I could really relate to David Domke’s Inside Higher Ed article today about time management. He talks about importance and urgency and how the urgent things seem to crowd out the less urgent things, even if they are both equally important. He talks about scheduling time for these less-urgent things so we don’t lose sight of them completely. And then he makes the observation that has worked for me:
Do different things on different days of the week.
Simple, huh? Well, it works!
Last semester I taught all five days of the week. (The schedule was set when I arrived on campus!) In and around that I had to find time for my ESL Director responsibilities. It seemed like they never got done because I was so busy teaching and doing all the associated work. I got done what I needed to, but I it always seemed to be rushed and under pressure.
This semester I am teaching Monday-Wednesday-Friday classes. I dedicate Tuesdays and Thursdays to the director part of my job. And it has made all the difference in the world. I feel so much better about what I am doing. I think I am more productive, too.
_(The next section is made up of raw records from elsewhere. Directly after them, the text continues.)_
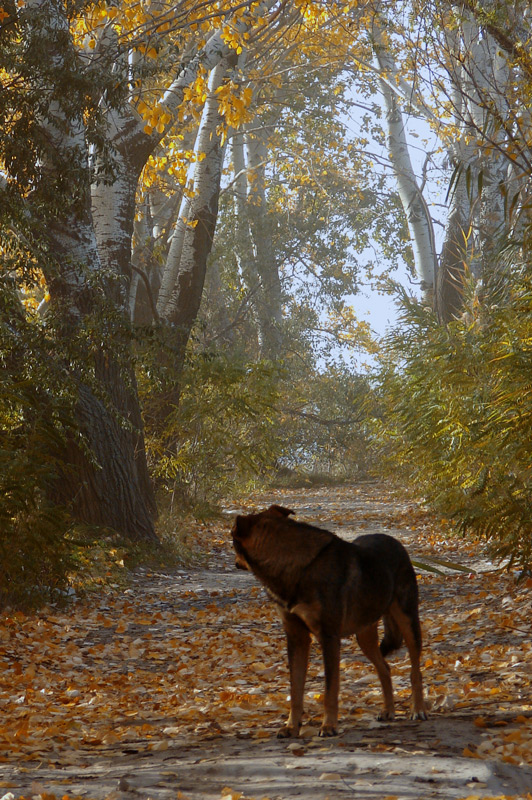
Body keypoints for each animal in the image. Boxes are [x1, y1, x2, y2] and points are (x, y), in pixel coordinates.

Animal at [232, 506, 428, 736]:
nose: (234, 562)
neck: (300, 566)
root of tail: (395, 542)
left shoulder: (329, 637)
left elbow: (330, 689)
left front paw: (329, 725)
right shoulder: (297, 639)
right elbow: (295, 690)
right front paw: (291, 726)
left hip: (408, 623)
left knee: (415, 671)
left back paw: (418, 710)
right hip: (364, 636)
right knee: (385, 669)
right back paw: (388, 710)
Of course, I will sometimes look at student papers on those days, but I do it knowing I am stealing the time from what I should be doing.
If, like me, you have some parts of your professional life that seem to never get the time and attention they deserve, you might try this. You may not be able to control your teaching schedule, but there has to be some time in your day that you can set aside for those other activities. It isn’t perfect, of course, but it has really made a big difference for me this semester.